- Problems to solve:
1. According to the commit page, which file does the commit modify?
2. List every name that the commit page imports from archivebox.config.permissions.
3. Rewrite the stretch of the commit page that opens with "bump_startup_progress_bar()" and closes with "('help', 'version', '--help', '--version', 'init'))", putting "advance_startup_progress_bar" wherever "bump_startup_progress_bar" appears.

- Passage:
+++

Browse Source

properly handle chowning DATA_DIR on init when using sudo

Nick Sweeting 1 year ago
parent
commit
ad675a8e7c

+ 13 - 1
archivebox/config/legacy.py

@@ -570,6 +570,18 @@ def setup_django(out_dir: Path | None=None, check_db=False, config: benedict=CON
         output_dir = out_dir or CONSTANTS.DATA_DIR
 
         assert isinstance(output_dir, Path) and isinstance(CONSTANTS.PACKAGE_DIR, Path)
+        
+        from archivebox.config.permissions import IS_ROOT, ARCHIVEBOX_USER, ARCHIVEBOX_GROUP, SudoPermission
+        from archivebox.config.paths import _get_collection_id
+    
+        # if running as root, chown the data dir to the archivebox user to make sure it's accessible to the archivebox user
+        if IS_ROOT:
+            with SudoPermission(uid=0):
+                os.system(f'chown {ARCHIVEBOX_USER}:{ARCHIVEBOX_GROUP} "{CONSTANTS.DATA_DIR}"')
+        _get_collection_id(DATA_DIR=CONSTANTS.DATA_DIR, force_create=True)
+        if IS_ROOT:
+            with SudoPermission(uid=0):
+                os.system(f'chown {ARCHIVEBOX_USER}:{ARCHIVEBOX_GROUP} "{CONSTANTS.DATA_DIR}"/*')
 
         bump_startup_progress_bar()
         try:
@@ -596,7 +608,7 @@ def setup_django(out_dir: Path | None=None, check_db=False, config: benedict=CON
                 except Exception as e:
                     bump_startup_progress_bar(advance=1000)
                     
-                    is_using_meta_cmd = any(ignored_subcommand in sys.argv for ignored_subcommand in ('help', 'version', '--help', '--version'))
+                    is_using_meta_cmd = any(ignored_subcommand in sys.argv for ignored_subcommand in ('help', 'version', '--help', '--version', 'init'))

+++

- Dataset entries:
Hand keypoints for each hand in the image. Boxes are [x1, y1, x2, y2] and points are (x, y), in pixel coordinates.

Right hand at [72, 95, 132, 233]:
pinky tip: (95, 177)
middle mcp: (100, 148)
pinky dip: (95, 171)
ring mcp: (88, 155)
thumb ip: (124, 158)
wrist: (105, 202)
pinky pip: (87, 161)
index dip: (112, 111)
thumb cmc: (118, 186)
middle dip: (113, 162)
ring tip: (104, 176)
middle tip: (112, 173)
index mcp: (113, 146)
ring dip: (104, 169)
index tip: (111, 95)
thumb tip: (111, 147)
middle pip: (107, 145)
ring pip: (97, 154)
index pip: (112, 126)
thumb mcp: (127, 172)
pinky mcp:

+++

- Responses by item number:
1. archivebox/config/legacy.py

2. IS_ROOT, ARCHIVEBOX_USER, ARCHIVEBOX_GROUP, SudoPermission

3.
advance_startup_progress_bar()
         try:
@@ -596,7 +608,7 @@ def setup_django(out_dir: Path | None=None, check_db=False, config: benedict=CON
                 except Exception as e:
                     advance_startup_progress_bar(advance=1000)
                     
-                    is_using_meta_cmd = any(ignored_subcommand in sys.argv for ignored_subcommand in ('help', 'version', '--help', '--version'))
+                    is_using_meta_cmd = any(ignored_subcommand in sys.argv for ignored_subcommand in ('help', 'version', '--help', '--version', 'init'))